CARE Act: The Implications of Repealing and Replacing the ACA

How would the proposed Patient Choice, Affordability, Responsibility, and Empowerment Act affect enrollment, premiums, federal spending, and out-of-pocket costs now that an estimated 20 million Americans have become newly insured?

How would the proposed Patient Choice, Affordability, Responsibility, and Empowerment (CARE) Act—which seeks to repeal and replace the Affordable Care Act (ACA)—affect enrollment, premiums, federal spending, and out-of-pocket costs now that an estimated 20 million Americans have become newly insured, and approximately 24 million people have gained access to subsidized and free care through tax credits and Medicaid expansion? Christine Eibner, PhD, and Sarah Nowack, PhD, of the Rand Corporation, analyzed the effects of the CARE Act for a report published by The Commonwealth Fund, “Evaluating the CARE Act: Implications of a Proposal to Repeal and Replace the Affordable Care Act.” The report examined the proposed act’s effect on insurance enrollment, premiums, federal spending, and out-of-pocket costs relative to current law.

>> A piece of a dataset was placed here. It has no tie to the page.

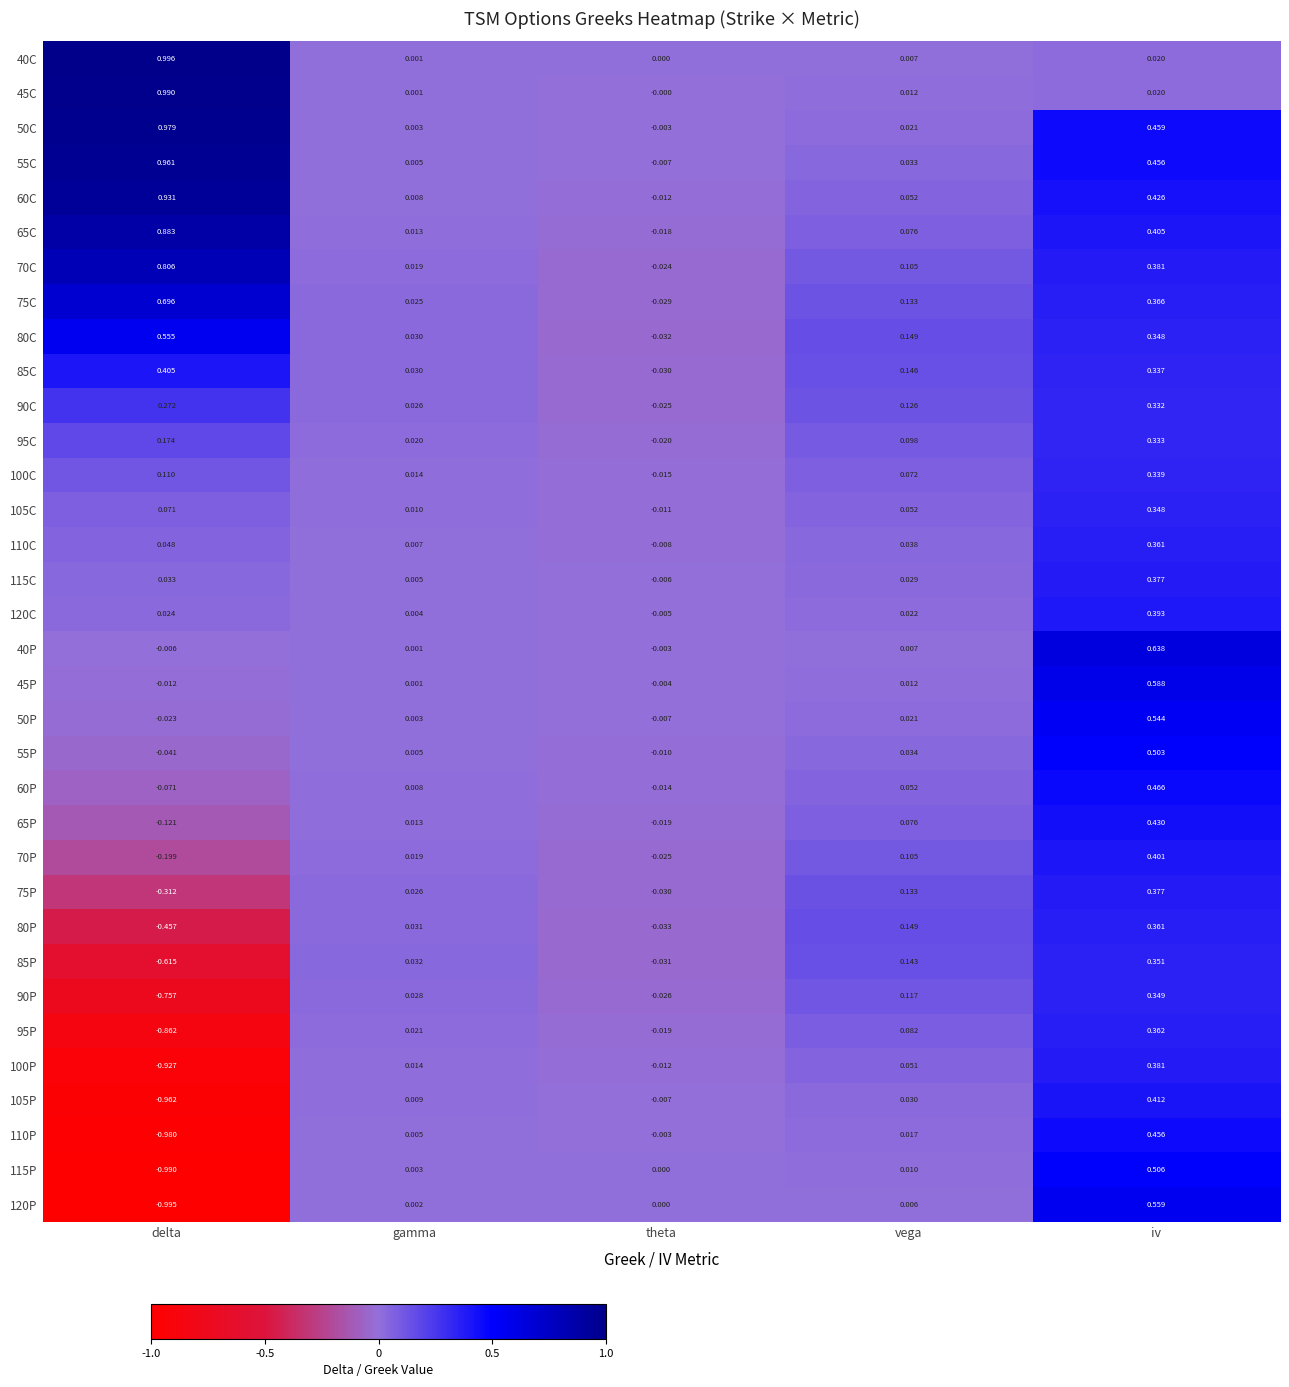

Is the value of 120C at gamma greater than the value of 45P at delta?

Yes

The CARE Act, offered by Senators Richard Burr (R-NC), Orrin Hatch (R-UT), and Representative Fred Upton (R-MI), would eliminate the ACA’s individual and employer mandates, loosen regulations on insurers, roll back funding for Medicaid expansion, eliminate taxes and fees, and offer tax credits to low-income individuals to help them purchase insurance. The congressmen and other ACA opponents believe the ACA should be replaced because it goes too far in imposing requirements on individuals, businesses, and health insurers.

The individual mandate and the employer mandate are particular targets of ACA opponents, who believe that the law’s regulations restricting insurers’ ability to charge higher premiums to older and sicker adults may lead to unnecessarily high premiums for younger and healthier people, and will increase federal spending. The proposed CARE Act would incentivize people to obtain health insurance by imposing a “continuous coverage” provision that would allow insurers to charge higher premiums or deny coverage to people who have not remained continuously enrolled.

The report’s authors used the RAND COMPARE microsimulation model, an analytic tool that uses economic theory and data to estimate the effects of health policy changes. COMPARE creates a representation of the US population using data from the Survey of Income and Program Participation, the Medical Expenditure Panel Survey, and the Kaiser Family Foundation/Health Research and Educational Trust Annual Survey of Employer Benefits. In the model, simulated people and businesses make decisions about whether to enroll in health insurance or offer coverage by weighing costs and benefits of available options that take into account tax credits and other inducements.

The Commonwealth Fund report concluded that in 2018 the CARE Act would reduce federal spending but increase the deficit by $17 billion relative to current law. It would also increase the number of uninsured people by 9 million and leave low-income people and older adults with substantially higher costs for health insurance and medical care.

“Policymakers seeking to adopt the CARE Act, or to pursue a similar repeal-and-replace policy, may need to maintain some of the ACA’s revenue-generating provisions, adopt alternative revenue-generating provisions, or reduce the generosity of tax credits to achieve budge neutrality,” the authors concluded.